Seine universale Kunst wird weltweit verstanden: "Spikes" (1972)Bild: picture-alliance/dpa/J. Büttner

Die Kunst von Günther Uecker wird auf der ganzen Welt und in den unterschiedlichsten Kulturen verstanden - und geschätzt. Auf die Frage, was sie so universal macht, hat Uecker seinen eigenen Erklärungsansatz: "Was man mir oft sagt, ist, dass der humane Charakter, der in meinem Werk erkennbar wird, die Menschen berührt." Vor allem aber ist sein Werk zeitlos geblieben und noch heute aktuell.

Wiedersehen mit einer wichtigen Arbeit

Am 6. Juni 1962 starb sein Künstlerkollege Yves Klein mit nur 34 Jahren an einem Herzinfarkt. Der französische Künstler war nicht nur ein Freund, sondern auch der Schwager von Günther Uecker. Nachdem er in Paris Totenwache für Yves Klein gehalten hatte, schuf er ein Nagelrelief für den Avantgardekünstler, der vor allem durch sein "Yves Klein-Blau" und seine monochromen Arbeiten berühmt geworden ist.

Ueckers Nagelfeld für seinen verstorbenen Künstler-Freund Yves KleinBild: DW/J. Hennig

Ueckers Hommage: eine weiße Leinwand, mit wenigen roten Farbpigmenten grundiert, in die sparsam Nägel gesetzt sind. Anders als seine sonstigen Reliefarbeiten ist es heller, hat weniger Nägel, die konzentriert in der Mitte gesetzt sind.

Erst 50 Jahre später, beim Aufbau der großen Uecker-Schau 2015 in der Kunstsammlung NRW in Düsseldorf, hat der Künstler diese Arbeit, die damals ein privater Sammler gekauft hatte, zum ersten Mal wiedergesehen. Ein Geschenk zu seinem damaligen 85. Geburtstag.

Uecker war stolz, dass sein Werk so zeitlos und aktuell geblieben ist: "Die Bilder haben von mir so weit Abstand genommen, dass ich sie unbefangen betrachten kann, wie der Besucher einer Ausstellung."

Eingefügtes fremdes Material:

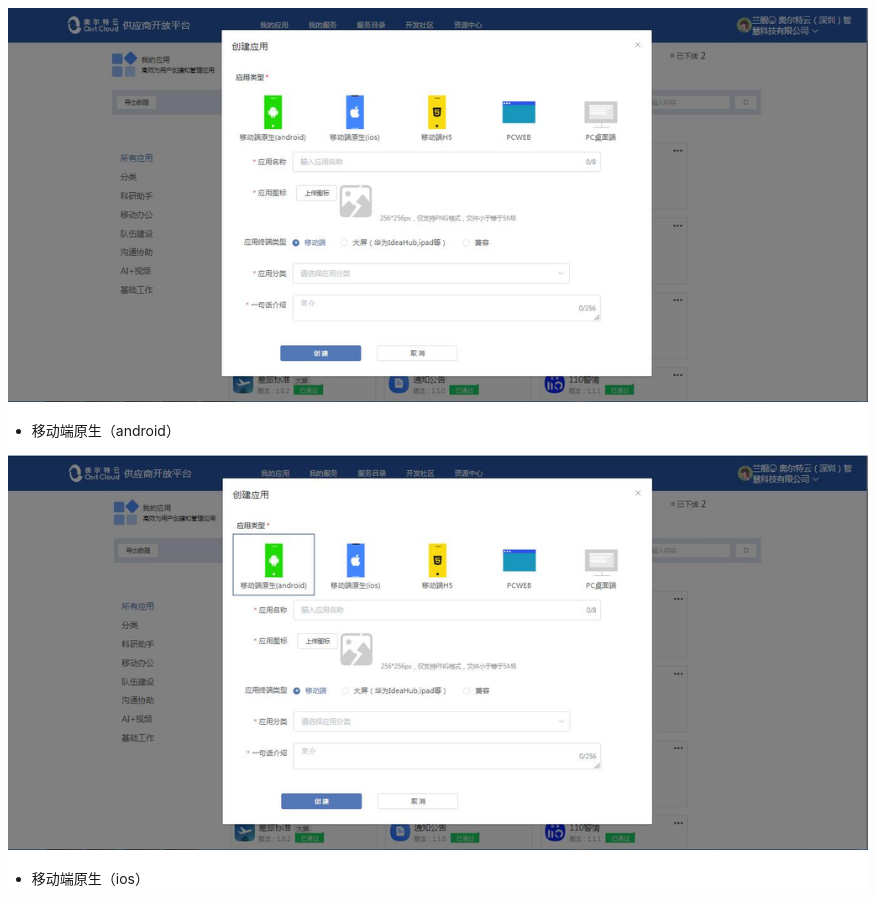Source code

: ![An image](./img/supplier_platform_imgs/gy10.jpg)

-	移动端原生（android）

![An image](./img/supplier_platform_imgs/gy11.jpg)

-	移动端原生（ios）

Uecker inmitten seiner Installation "Terrororchester" (Kunstsammlung NRW/2015)Bild: DW/J. Hennig

Tiefenbohrung durch ein vielschichtiges Werk

Am 13. März 2020 wird Günther Uecker 90 Jahre alt. Als Künstler, der seine Zeit geprägt hat, kann er sogar das Bundesverdienstkreuz 1. Klasse der Bundesrepublik Deutschland sein eigen nennen. Der Stolz auf sein künstlerisches Werk, mit dem er nicht nur in Deutschland Kunstgeschichte geschrieben hat, erfüllt ihn noch heute.

Zum Glück für ihn kümmert sich jemand professionell darum, seinen künstlerischen Nachlass zu sichten. Für das Forschungsprojekt "Werksverzeichnis Günther Uecker" wurden alle seine Arbeiten und Schriften systematisch geordnet und erfasst. Der Künstler war über diese kunsthistorische "Tiefenbohrung" hoch erfreut. Sein letztes eigenes Werkverzeichnis stammte aus den 1980er Jahren - und ist längst veraltet.

Nicht nur Nagelbilder: Der schaffensfrohe Künstler Günther Uecker in seinem Düsseldorfer AtelierBild: picture-alliance/dpa/F. Strauch

Dies ist die aktualisierte Fassung eines früheren Artikels.